**Assigned task:** From the records below, copy each line in which the string "برای" occurs.
(The records begins)
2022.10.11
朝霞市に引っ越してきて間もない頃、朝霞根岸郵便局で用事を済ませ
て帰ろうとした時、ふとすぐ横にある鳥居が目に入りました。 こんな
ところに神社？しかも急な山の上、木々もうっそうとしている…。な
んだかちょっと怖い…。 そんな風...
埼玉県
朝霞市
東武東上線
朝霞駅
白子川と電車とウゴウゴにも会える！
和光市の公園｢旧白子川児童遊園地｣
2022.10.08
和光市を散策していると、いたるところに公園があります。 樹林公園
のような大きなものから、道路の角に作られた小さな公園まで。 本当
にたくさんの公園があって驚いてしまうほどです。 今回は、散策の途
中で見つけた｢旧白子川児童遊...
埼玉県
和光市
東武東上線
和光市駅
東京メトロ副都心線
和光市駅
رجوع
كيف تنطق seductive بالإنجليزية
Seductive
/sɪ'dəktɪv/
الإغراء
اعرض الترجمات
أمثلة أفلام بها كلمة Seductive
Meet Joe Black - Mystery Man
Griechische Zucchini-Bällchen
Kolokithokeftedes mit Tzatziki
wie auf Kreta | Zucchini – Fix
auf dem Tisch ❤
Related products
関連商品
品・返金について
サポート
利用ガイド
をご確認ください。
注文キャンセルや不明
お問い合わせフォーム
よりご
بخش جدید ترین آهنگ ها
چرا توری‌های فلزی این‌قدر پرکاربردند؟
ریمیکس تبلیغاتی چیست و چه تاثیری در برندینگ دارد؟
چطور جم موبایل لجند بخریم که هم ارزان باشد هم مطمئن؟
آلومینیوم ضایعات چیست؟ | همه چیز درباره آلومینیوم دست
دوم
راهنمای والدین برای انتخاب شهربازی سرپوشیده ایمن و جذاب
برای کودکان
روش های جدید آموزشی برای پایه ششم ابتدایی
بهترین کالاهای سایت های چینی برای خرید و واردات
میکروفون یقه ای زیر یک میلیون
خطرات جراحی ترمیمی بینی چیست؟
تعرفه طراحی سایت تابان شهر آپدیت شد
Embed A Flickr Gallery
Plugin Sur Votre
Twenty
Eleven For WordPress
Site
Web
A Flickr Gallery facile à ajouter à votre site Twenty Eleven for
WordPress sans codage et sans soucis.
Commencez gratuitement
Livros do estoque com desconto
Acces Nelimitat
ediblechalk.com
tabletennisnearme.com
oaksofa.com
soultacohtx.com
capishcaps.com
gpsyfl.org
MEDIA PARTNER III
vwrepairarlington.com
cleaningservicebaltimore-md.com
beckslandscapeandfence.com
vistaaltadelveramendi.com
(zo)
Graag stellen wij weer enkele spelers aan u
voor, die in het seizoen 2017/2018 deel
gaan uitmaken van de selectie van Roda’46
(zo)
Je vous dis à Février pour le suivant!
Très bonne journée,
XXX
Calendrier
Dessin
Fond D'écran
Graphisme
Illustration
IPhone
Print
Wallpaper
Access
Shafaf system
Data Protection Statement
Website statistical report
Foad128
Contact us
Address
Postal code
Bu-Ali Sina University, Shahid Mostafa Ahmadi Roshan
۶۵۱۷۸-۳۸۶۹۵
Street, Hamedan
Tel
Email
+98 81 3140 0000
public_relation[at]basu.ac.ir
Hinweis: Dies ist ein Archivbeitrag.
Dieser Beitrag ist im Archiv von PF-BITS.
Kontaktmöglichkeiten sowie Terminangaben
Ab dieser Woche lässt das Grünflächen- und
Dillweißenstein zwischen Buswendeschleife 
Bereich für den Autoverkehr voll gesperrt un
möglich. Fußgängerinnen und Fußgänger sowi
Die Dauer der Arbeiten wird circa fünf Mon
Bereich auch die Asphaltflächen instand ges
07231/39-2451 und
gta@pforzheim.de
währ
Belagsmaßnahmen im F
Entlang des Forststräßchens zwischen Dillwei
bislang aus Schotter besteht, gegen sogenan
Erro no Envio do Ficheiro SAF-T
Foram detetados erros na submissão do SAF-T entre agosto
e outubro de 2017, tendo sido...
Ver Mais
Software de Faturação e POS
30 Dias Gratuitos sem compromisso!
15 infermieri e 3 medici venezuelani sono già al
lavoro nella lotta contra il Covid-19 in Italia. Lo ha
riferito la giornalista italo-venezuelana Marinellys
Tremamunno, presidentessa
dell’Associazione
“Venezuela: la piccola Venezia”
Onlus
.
(The records ends)
**Task output:**
راهنمای والدین برای انتخاب شهربازی سرپوشیده ایمن و جذاب
برای کودکان
روش های جدید آموزشی برای پایه ششم ابتدایی
بهترین کالاهای سایت های چینی برای خرید و واردات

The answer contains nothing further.